Well...not so much.  Unfortunately, stepping the time in Avaya Communication Manager (CM) is kind of clumsey.  You authenticate to a Web server, and you submit a form whose resolution is only a minute.  What'd really be preferable is to be able to log on as the superuser ("root"), kill ntpd, use ntpdate to step the clock to something really, really close, and restart ntpd.  Not so with CM; it's not really easy to become superuser.  Sure, they have a PBX admin group called "superuser," but this isn't like POSIX-familiar people refer to that term.  CM has a very fine grained setup of sudo so that one can "sudo sat" for example to start the System Administration Terminal to run sat with the apparently requisite superuser (in the POSIX sense) permissions.

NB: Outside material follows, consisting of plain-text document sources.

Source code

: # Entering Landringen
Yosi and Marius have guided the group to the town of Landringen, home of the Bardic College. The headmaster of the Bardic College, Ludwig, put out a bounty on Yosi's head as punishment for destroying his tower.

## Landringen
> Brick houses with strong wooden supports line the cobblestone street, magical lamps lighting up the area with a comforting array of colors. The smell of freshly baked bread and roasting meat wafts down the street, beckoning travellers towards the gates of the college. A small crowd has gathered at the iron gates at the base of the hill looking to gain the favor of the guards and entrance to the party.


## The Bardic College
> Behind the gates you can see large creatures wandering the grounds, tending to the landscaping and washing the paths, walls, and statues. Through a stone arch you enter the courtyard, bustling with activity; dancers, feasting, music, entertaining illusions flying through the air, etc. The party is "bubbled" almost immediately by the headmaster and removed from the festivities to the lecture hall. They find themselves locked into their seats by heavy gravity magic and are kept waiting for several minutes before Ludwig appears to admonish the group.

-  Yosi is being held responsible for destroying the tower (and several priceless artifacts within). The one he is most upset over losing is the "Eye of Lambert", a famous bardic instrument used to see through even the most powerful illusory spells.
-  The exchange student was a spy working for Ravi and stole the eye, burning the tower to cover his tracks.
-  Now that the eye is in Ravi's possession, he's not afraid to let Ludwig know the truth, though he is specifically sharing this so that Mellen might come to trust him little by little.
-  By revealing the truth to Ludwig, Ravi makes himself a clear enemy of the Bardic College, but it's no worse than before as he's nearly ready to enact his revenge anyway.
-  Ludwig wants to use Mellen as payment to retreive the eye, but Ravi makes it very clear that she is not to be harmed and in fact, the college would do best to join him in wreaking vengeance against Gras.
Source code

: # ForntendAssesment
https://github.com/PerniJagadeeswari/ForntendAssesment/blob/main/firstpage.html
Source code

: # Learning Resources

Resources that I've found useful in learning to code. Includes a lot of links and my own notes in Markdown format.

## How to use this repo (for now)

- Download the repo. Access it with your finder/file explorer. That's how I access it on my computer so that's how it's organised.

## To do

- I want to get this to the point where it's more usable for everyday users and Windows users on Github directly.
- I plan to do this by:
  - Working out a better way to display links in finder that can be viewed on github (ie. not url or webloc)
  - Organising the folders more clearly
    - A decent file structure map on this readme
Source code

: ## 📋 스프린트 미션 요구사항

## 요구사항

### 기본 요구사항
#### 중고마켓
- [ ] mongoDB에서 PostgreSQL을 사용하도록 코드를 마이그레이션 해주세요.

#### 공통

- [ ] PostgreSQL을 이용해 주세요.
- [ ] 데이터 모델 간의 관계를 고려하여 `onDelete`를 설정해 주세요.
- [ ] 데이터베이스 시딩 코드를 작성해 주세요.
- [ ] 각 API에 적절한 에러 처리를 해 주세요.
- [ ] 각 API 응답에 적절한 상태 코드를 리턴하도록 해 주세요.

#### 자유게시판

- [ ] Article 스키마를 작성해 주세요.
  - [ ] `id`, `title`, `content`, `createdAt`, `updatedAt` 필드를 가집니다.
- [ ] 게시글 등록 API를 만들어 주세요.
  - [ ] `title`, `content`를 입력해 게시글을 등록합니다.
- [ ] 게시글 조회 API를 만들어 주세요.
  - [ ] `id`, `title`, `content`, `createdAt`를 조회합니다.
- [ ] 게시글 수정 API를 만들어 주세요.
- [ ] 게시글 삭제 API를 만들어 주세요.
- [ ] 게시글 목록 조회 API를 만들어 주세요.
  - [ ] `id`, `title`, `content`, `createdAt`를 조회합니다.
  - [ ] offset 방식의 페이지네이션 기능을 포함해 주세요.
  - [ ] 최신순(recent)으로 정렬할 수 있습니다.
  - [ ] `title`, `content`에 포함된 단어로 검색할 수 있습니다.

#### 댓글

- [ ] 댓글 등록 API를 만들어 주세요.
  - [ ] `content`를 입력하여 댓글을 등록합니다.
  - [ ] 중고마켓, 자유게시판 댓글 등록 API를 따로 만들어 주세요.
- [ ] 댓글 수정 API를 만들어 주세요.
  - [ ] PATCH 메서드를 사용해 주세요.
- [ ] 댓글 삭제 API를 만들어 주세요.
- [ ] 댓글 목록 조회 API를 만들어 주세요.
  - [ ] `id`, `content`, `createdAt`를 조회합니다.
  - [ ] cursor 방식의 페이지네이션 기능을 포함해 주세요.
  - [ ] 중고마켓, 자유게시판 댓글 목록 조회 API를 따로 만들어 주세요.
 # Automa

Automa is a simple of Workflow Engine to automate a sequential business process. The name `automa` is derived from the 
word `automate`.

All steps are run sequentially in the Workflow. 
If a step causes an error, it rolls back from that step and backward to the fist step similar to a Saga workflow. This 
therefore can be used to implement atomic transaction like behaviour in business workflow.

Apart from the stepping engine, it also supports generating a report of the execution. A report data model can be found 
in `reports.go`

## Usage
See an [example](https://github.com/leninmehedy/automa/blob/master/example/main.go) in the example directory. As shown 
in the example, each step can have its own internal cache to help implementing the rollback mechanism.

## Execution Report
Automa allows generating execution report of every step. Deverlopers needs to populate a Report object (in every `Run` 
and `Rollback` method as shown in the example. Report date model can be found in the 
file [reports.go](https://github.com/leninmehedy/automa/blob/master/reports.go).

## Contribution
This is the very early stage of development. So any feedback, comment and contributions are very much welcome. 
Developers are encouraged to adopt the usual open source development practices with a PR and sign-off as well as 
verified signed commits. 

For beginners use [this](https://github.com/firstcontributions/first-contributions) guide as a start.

So, I was hoping being in that NTP peer relationship would have some weight when it came to keeping the active server at the correct time.  So I stepped the time best I could with the Web interface to about within a half second or so of actual time.  I thought, this is great.  In short order, everything will be back on track.

Not so.

What really happened is that due to the (in)frequency at which ntpd polls its sources, the LOCAL reference clock on the standby slipped to around a second and a half behind the router (now good) reference time.  So it still chose its peer, and stepped it further behind, back to 25 or 30 behind actual.  I thought, OK, I can do this; in watching the secondary (standby), I saw it "almost" choose the router's time because the LOCAL clock and it were almost the same after 10 or so polls.  But it had slid before a total "lock."  So the trick here must be a little anticipation, stepping the clock a COUPLE OF seconds ahead, so that by the time it "slid" backwards, it would be close enough to lock on.  It was a matter of sort of "leading the target."  So once more I stepped the clock with the Web interface, except a couple seconds "early."

That, as it turns out, worked fairly well.  Faster than I ever expected otherwise, the secondary locked on, and "persuaded" the primary to step its time forward, and also restart the NTP algorithms, thus polling more frequently for a while.  Unfortunately, it did not cause a slew as I had hoped, but at least by the time the standby's ntpd caused the primary's ntpd to step the time, it was "after hours" Eastern Time, therefore somewhat less disruptive.

Eventually, a few days later, it looks like all three of the router, active, and standby times are not only accurate but proceeding at the correct rate. It looked for a while to drop out of sync now and again, but over the long haul once the ticking rates got adjusted, everything seems to be humming along normally.   The FLL has transitioned back to PLL I'm pretty certain.

The lesson of the story is, sometimes you have to be pretty good at anticipation in order to hone in on a target.